Hi @jorge10rod44, thanks for your post. This question/drill is designed to help you learn formal logic and how to construct an argument from a given premise.
The given premise here is that all Zs are not Cs (Z ==> not C). The contrapositive of this premise is that all Cs are not Zs (C ==> not Z)
The conclusion is "some things that are not Zs are As" (not Z-some-A). "Some" statements are not reversible, but can be flipped. So if not Z-some-A, then you can also say A-some-not Z.

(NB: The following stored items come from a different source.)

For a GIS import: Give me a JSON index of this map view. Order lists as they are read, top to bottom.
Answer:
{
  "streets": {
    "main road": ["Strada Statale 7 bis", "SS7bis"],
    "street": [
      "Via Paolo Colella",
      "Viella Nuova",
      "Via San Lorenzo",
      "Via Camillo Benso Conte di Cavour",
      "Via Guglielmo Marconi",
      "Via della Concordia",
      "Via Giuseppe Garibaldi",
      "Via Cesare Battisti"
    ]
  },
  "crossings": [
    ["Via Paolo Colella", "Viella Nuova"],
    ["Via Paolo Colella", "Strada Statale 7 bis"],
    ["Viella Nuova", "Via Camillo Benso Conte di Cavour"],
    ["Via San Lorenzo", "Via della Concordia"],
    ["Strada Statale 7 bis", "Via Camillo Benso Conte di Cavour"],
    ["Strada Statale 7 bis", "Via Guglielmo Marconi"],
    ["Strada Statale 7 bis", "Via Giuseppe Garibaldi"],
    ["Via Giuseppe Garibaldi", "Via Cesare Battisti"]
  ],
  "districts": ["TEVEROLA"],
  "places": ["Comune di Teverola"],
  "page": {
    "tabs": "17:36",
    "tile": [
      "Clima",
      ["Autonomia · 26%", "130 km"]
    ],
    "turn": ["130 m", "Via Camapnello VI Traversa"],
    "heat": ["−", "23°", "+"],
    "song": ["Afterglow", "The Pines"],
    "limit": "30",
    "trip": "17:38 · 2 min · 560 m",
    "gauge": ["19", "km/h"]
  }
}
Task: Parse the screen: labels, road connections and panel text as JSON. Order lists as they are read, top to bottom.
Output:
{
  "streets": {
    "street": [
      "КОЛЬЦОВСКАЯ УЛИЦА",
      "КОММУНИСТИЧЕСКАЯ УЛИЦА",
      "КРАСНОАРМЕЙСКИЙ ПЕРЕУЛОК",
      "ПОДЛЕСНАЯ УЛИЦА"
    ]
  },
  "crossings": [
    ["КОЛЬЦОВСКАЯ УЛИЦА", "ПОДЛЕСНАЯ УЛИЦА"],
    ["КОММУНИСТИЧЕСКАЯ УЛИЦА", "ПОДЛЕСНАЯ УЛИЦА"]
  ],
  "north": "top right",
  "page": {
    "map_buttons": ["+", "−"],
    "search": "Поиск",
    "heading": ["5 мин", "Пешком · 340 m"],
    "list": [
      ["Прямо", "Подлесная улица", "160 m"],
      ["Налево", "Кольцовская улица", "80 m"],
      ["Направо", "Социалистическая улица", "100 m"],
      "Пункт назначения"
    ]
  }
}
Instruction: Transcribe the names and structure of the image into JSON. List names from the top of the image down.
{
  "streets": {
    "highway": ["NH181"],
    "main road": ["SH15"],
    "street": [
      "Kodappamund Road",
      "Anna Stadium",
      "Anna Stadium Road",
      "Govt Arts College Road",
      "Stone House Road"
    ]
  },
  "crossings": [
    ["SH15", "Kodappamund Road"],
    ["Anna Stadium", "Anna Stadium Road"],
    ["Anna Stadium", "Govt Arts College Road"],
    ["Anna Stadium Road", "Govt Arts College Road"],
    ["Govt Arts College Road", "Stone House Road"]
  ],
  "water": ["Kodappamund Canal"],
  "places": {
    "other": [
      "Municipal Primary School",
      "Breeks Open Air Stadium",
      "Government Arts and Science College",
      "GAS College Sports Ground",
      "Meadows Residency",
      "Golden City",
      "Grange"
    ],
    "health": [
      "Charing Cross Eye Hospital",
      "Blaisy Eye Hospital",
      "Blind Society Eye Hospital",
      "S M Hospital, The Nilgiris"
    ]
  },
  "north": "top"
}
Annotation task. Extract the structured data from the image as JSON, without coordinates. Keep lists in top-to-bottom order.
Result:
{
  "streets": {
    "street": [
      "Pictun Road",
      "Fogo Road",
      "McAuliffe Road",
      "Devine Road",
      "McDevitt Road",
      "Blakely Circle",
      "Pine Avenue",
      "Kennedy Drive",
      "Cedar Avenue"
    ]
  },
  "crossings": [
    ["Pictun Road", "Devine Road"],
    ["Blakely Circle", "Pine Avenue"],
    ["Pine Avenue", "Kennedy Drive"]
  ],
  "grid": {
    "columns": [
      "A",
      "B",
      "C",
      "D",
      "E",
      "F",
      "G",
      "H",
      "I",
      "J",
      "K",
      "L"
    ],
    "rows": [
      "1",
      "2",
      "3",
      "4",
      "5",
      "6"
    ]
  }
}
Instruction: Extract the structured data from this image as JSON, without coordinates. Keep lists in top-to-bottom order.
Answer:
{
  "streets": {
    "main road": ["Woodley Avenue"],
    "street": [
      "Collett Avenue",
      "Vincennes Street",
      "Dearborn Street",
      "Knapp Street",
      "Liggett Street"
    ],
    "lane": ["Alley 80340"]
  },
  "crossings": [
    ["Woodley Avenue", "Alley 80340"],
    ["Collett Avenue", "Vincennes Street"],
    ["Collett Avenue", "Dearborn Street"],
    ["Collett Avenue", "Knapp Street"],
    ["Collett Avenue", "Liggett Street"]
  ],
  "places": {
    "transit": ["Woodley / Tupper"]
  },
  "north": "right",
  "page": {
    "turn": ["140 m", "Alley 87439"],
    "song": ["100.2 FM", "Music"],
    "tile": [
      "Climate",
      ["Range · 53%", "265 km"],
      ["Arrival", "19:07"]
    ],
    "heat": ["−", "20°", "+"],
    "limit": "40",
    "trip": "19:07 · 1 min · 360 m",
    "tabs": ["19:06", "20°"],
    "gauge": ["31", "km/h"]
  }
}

We need to plug in the missing premise.
Answer choice (B) does this. If you add the premise: A-some-C, then you can say: A-some-C==>not Z, which reduces to A-some-not Z, which can be flipped as not Z-some-A.
Hope this helps!
LamontDecember 23, 2021
Aloha, Mehran. My question does this rule apply to all quantifier-type premises? From what I'm understanding from the previous discussion, it seems like all qauntifier premises may be flipped but not negated. Unless the original premise stated that way (A-some-not Z should be flipped to not-Z some A) right?The answer I originally selected I realized should have been flipped not reverse and negated.
jakennedyJanuary 19, 2022
Hi @Lamont,
This applies to all “some” statements, but you cannot reverse a most statement. However, you can turn a "most" statement into a “some” statement and reverse that.